Las Vegas Sun

May 12, 2024

Lawmaker calls for investigation into Nevada wild horse deaths

RTC Displays Electric Bus

Steve Marcus

Congresswoman Dina Titus, D-Nev., speaks with reporters before a ceremony at the Nevada Conservation League offices Wednesday, Nov. 1, 2023. Officials celebrated the addition of four electric buses to the Regional Transportation fleet.

Rep. Dina Titus is calling for a thorough and transparent investigation by the Bureau of Land Management into a truck wreck that killed seven wild horses rounded up from a central Nevada range.

Titus released a letter she wrote on Friday to BLM Director Tracy Stone-Manning saying that the horses’ deaths, along with the deaths of 10 additional horses during the roundup itself outside Eureka, “are contradictory to BLM’s directive to ‘humanely capture’ wild free-roaming horses and burros and set them up for adoption.”

According to the agency, on Oct. 30, a contracted semitruck was transporting 36 horses in a trailer from the BLM-run roundup, in an area known as the Roberts Mountain Complex, to a holding corral in rural central Utah when it turned onto its side on Highway 50 about 130 miles southwest of Salt Lake City.

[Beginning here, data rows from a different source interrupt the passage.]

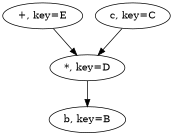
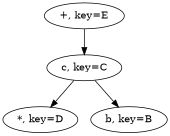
  digraph {
    n1 [label="+, key=E"]
    n2 [label="*, key=D"]
    n3 [label="b, key=B"]
    n4 [label="c, key=C"]
-   n1 -> n2
-   n2 -> n3
+   n1 -> n4
+   n4 -> n3
    n4 -> n2
  }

Three horses were killed in the wreck, four more were euthanized afterward because of their injuries, and many surviving animals had “minor cuts and bruises,” the agency said. The driver was not injured.

“Such an avoidable accident emphasizes the dangers of removing wild horses from the range and transporting them off site, especially when more humane, less costly alternatives to round ups exist and are readily available,” like fertility control, Titus wrote.

Titus, a staunch advocate for the welfare of the wild horses and burros that the BLM routinely rounds up in the West, asked that the BLM make the results of its investigation into the crash available to her and the public as soon as possible. She also asked that the investigation certify that all animal transport from the Roberts Mountain Complex roundup complied with federal gathering standards, and said that the investigation “must make recommendations on how transportation incidents can be avoided in the future through roundup alternatives like on-site fertility treatment.”

The BLM gathered 858 wild horses in the Roberts Mountain Complex roundup, which ran from Oct. 22-Nov. 6. In addition to the animals killed in the truck wreck, BLM reports show that 10 were euthanized for other reasons: seven for preexisting blindness, one for clubfoot, one for a broken neck suffered during shipping away from the trap site, and one for a broken leg suffered while attempting to jump out of a holding pen.